When I read Jenkins' column (HT:  Steve Sailer), I immediately thought of the efforts during the Great Depression to raise agriculture prices by intentionally destroying crops and livestock.  I always have believed that there was something fundamentally irrational, indeed immoral, about those efforts.  After all, the purpose of an economy is to produce goods and services for consumption and investment.  There were millions of people in this country during the Great Depression who lacked sufficient food.  How could it have been sensible public policy to use taxpayer dollars to pay farmers to destroy food?  (These efforts failed, of course, because the deflationary spiral during the Great Depression was primarily a monetary phenomenon, not a supply and demand problem.)

In short, how could the wealth of the country be increased by destroying the very goods and services that made up that wealth?  

I have the exact same concern with Jenkins' proposal.  He proposes that perfectly good housing stock be destroyed in order to (hopefully) prop up housing prices.  His proposal is not limited to demolishing the worst-quality homes, which already is being done in several older cities that are experiencing demographic decline (e.g., Baltimore and Cleveland).  As he writes: 

"Only a small mental adjustment is required to begin aiming these bulldozers at ‘new' homes too.  Get over it." 
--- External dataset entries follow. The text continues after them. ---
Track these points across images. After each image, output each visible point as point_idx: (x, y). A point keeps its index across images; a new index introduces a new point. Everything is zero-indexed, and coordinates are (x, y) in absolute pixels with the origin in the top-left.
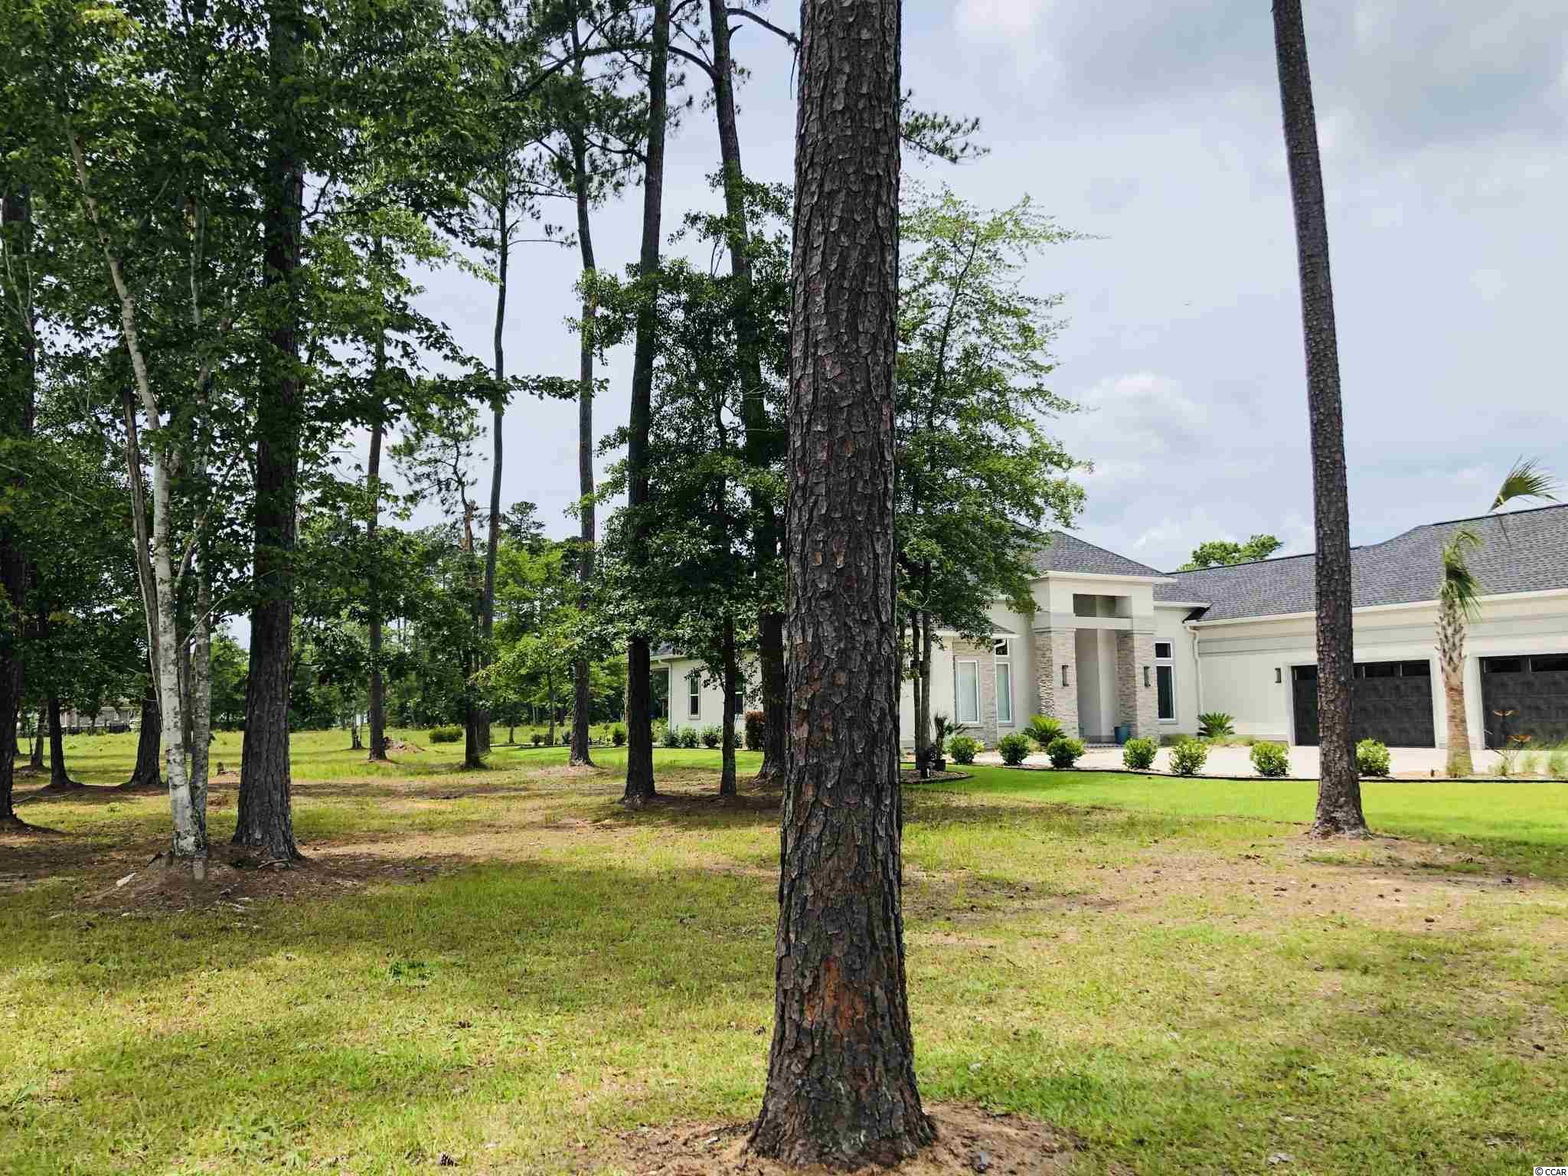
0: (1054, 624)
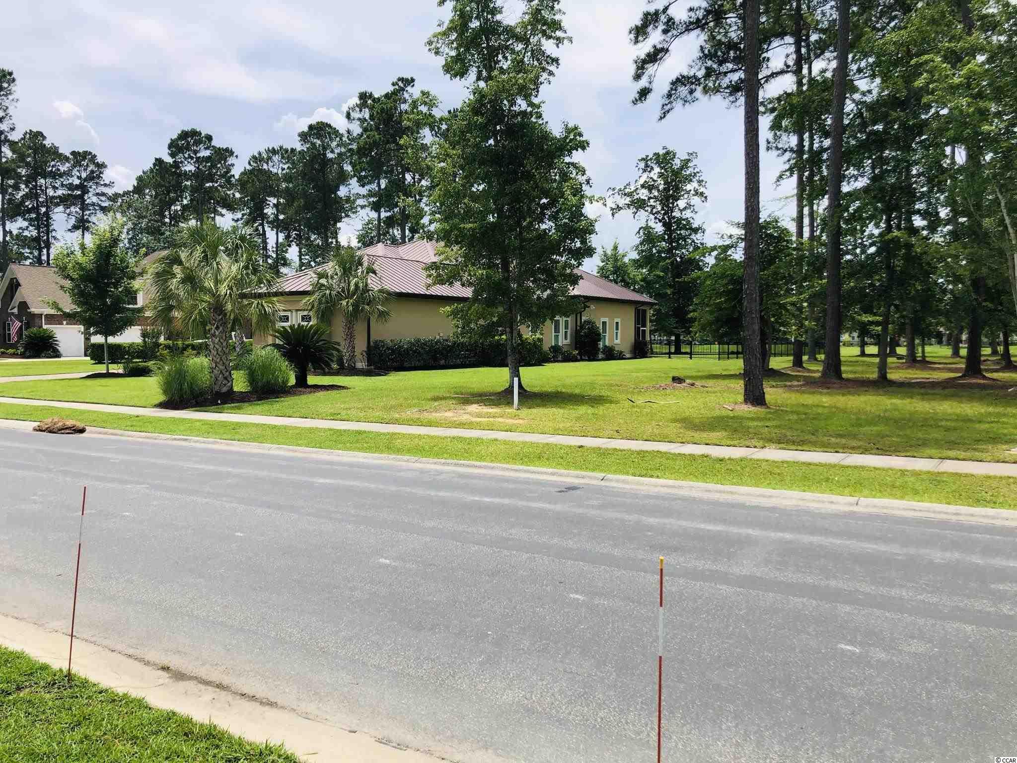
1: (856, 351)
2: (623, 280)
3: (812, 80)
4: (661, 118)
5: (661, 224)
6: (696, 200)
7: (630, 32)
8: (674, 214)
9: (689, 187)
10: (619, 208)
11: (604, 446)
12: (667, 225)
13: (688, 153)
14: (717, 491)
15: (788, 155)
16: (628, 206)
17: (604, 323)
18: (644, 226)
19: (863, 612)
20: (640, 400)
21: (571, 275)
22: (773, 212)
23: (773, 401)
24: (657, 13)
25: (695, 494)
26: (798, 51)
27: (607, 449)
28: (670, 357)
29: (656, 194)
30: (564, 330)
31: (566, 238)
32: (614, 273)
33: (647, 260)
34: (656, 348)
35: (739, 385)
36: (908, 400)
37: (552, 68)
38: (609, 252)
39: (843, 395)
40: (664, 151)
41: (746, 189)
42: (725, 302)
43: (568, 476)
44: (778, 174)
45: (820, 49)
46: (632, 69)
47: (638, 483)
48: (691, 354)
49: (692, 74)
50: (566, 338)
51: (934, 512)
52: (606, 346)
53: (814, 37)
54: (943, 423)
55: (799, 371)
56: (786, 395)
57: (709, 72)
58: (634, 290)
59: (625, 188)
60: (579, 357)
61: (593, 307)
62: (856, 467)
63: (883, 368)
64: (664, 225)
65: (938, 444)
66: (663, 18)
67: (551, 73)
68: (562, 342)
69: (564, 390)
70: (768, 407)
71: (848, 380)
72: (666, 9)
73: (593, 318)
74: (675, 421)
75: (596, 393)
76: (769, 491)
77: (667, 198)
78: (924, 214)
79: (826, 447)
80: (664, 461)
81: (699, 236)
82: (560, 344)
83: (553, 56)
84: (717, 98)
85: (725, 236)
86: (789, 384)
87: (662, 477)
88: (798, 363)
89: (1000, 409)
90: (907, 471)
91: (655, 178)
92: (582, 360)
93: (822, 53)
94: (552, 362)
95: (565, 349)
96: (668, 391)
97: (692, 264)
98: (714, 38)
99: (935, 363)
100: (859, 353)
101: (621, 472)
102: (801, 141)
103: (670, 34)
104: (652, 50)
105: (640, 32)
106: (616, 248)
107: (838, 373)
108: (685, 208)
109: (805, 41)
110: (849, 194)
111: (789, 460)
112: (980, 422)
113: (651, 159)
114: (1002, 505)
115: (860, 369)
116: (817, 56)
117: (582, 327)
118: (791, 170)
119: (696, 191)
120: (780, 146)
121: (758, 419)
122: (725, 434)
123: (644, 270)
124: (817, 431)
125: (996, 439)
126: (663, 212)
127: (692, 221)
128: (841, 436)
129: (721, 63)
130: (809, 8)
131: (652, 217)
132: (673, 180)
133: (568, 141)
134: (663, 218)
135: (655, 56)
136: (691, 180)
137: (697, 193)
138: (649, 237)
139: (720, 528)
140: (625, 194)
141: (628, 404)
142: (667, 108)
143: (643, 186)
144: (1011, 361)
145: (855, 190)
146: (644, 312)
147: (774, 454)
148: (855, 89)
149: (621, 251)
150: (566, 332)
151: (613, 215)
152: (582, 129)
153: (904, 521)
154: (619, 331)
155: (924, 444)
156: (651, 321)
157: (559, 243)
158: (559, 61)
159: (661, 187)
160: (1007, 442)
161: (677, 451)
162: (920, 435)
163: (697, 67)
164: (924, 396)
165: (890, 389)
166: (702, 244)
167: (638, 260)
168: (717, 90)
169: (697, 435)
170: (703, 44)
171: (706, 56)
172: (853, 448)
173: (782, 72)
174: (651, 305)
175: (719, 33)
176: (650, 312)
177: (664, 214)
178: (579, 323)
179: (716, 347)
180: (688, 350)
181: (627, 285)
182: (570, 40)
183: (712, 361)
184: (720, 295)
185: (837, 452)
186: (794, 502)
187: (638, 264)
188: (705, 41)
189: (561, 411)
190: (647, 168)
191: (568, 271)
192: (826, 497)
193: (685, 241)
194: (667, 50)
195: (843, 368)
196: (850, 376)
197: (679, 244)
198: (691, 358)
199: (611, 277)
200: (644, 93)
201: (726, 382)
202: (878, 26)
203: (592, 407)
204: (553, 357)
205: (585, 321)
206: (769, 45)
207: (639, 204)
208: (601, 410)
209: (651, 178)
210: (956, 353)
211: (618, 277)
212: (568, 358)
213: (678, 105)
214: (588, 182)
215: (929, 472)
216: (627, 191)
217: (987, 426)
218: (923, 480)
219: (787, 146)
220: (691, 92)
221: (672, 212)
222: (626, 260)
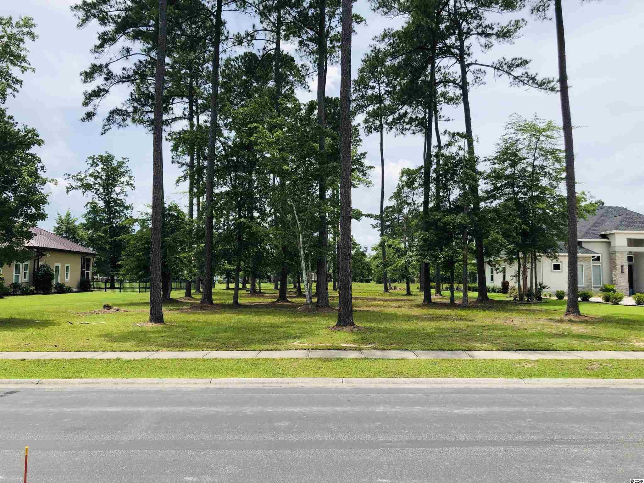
0: (617, 250)
1: (224, 286)
2: (74, 238)
3: (199, 125)
4: (102, 134)
5: (103, 202)
6: (127, 189)
7: (81, 74)
8: (112, 196)
9: (122, 179)
10: (72, 188)
11: (42, 358)
12: (107, 203)
13: (123, 158)
14: (123, 383)
15: (184, 167)
16: (80, 187)
17: (57, 267)
18: (91, 201)
19: (202, 453)
20: (77, 322)
21: (28, 232)
22: (174, 201)
23: (169, 320)
24: (101, 66)
25: (107, 387)
26: (191, 107)
27: (44, 361)
28: (106, 291)
29: (100, 181)
30: (24, 272)
31: (22, 206)
32: (66, 232)
33: (92, 224)
34: (97, 284)
35: (147, 309)
36: (247, 316)
37: (17, 87)
38: (63, 217)
39: (212, 314)
40: (107, 155)
41: (154, 185)
42: (143, 255)
43: (9, 383)
44: (177, 179)
45: (204, 109)
46: (82, 98)
47: (65, 383)
48: (120, 289)
49: (124, 109)
50: (25, 277)
51: (252, 383)
52: (58, 284)
53: (200, 101)
54: (264, 329)
55: (189, 300)
56: (178, 315)
57: (136, 110)
58: (81, 245)
59: (78, 175)
60: (35, 292)
61: (48, 255)
62: (212, 360)
63: (236, 296)
64: (105, 202)
65: (259, 342)
66: (105, 70)
67: (15, 90)
68: (22, 280)
69: (17, 317)
70: (165, 324)
71: (217, 305)
72: (107, 65)
73: (48, 263)
74: (100, 336)
75: (44, 318)
76: (156, 380)
77: (108, 185)
78: (258, 210)
79: (197, 347)
80: (87, 365)
81: (129, 211)
82: (20, 282)
83: (18, 78)
84: (141, 126)
85: (143, 214)
86: (181, 308)
87: (84, 377)
88: (189, 294)
89: (293, 320)
90: (240, 359)
91: (100, 171)
92: (37, 293)
93: (205, 111)
94: (11, 295)
95: (23, 286)
96: (100, 315)
97: (124, 229)
98: (140, 90)
99: (265, 293)
100: (226, 288)
101: (53, 376)
102: (192, 160)
103: (109, 81)
104: (97, 89)
105: (88, 76)
106: (68, 215)
107: (211, 300)
108: (119, 193)
109: (195, 102)
110: (217, 194)
111: (173, 358)
112: (282, 327)
113: (97, 158)
114: (286, 375)
115: (225, 297)
116: (202, 112)
117: (39, 270)
118: (185, 177)
119: (127, 182)
120: (180, 161)
121: (158, 332)
122: (134, 343)
123: (90, 231)
124: (193, 338)
125: (289, 337)
126: (104, 194)
127: (124, 201)
128: (206, 340)
129: (143, 106)
130: (197, 84)
131: (97, 196)
132: (111, 174)
133: (26, 138)
134: (105, 198)
135: (98, 93)
136: (124, 175)
137: (128, 184)
138: (94, 210)
139: (119, 409)
140: (77, 179)
141: (67, 325)
142: (107, 127)
143: (90, 175)
144: (302, 292)
145: (221, 192)
146: (88, 260)
147: (165, 354)
148: (222, 135)
149: (72, 217)
150: (25, 273)
151: (68, 192)
152: (38, 131)
153: (235, 391)
154: (69, 273)
155: (252, 342)
156: (93, 266)
157: (16, 209)
158: (23, 83)
159: (104, 178)
160: (293, 338)
161: (98, 358)
162: (251, 337)
163: (128, 105)
164: (257, 313)
165: (239, 309)
166: (130, 217)
167: (86, 224)
168: (141, 122)
169: (115, 345)
170: (133, 92)
171: (133, 100)
172: (213, 347)
173: (181, 118)
174: (94, 255)
175: (143, 88)
176: (92, 260)
177: (105, 195)
178: (36, 267)
179: (137, 284)
180: (119, 286)
181: (77, 242)
182: (33, 70)
183: (135, 294)
184: (139, 250)
185: (203, 351)
186: (173, 385)
187: (85, 227)
188: (134, 90)
189: (12, 333)
190: (94, 164)
191: (25, 229)
192: (193, 380)
193: (119, 213)
194: (107, 91)
195: (213, 297)
196: (218, 302)
197: (115, 216)
198: (120, 291)
199: (64, 235)
200: (90, 115)
201: (141, 308)
202: (235, 102)
203: (39, 329)
204: (13, 291)
205: (41, 266)
206: (173, 100)
207: (87, 187)
208: (45, 331)
209: (97, 171)
210: (276, 287)
211: (69, 235)
212: (26, 292)
213: (114, 127)
214: (43, 168)
215: (252, 359)
216: (79, 177)
217: (285, 329)
218: (248, 364)
219: (184, 162)
220: (124, 120)
221: (111, 194)
222: (77, 224)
I am stunned, but frankly not surprised, by this attitude.  During the Great Depression, the business and intellectual elites believed that destroying food was the way to raise farm prices and restore "stability" and "growth" to the economy.  Now it appears that the same class of people may be heading towards similar recommendations with respect to the present housing slump.

Who would benefit from such a policy?  Not the vast majority of ordinary home owners who purchased their homes to live in, who obtained long-term mortgages they could afford, and who make their payments every month.  Rather, the principal beneficiaries of such a policy would be the speculators, i.e., those who were betting on a continued rise in home prices and planned to "buy low and sell high," as well as the bankers and financiers (including international bond holders) who facilitated this speculation.  Unfortunately, as always happens eventually, the housing bubble burst, and those still in the game were left holding the (now empty) bag.  In a free market, speculators should not be rewarded for taking risks that turn out badly.  Nor should ordinary people who walk away from contractual obligations.  

Leaving aside the business jargon and interest-group politics, the question is whether the solution to the present housing slump is to destroy wealth.   For that is precisely what Jenkins' proposal entails.  I confess I have never understood how a person or a country can get rich by intentionally destroying the very basis of its wealth.  Whatever the "solution" for the present housing slump may be - besides letting prices fall and a new supply and demand equilibrium be established, i.e., letting the marketplace "work itself out" - I am quite confident that Jenkins' proposal is not it.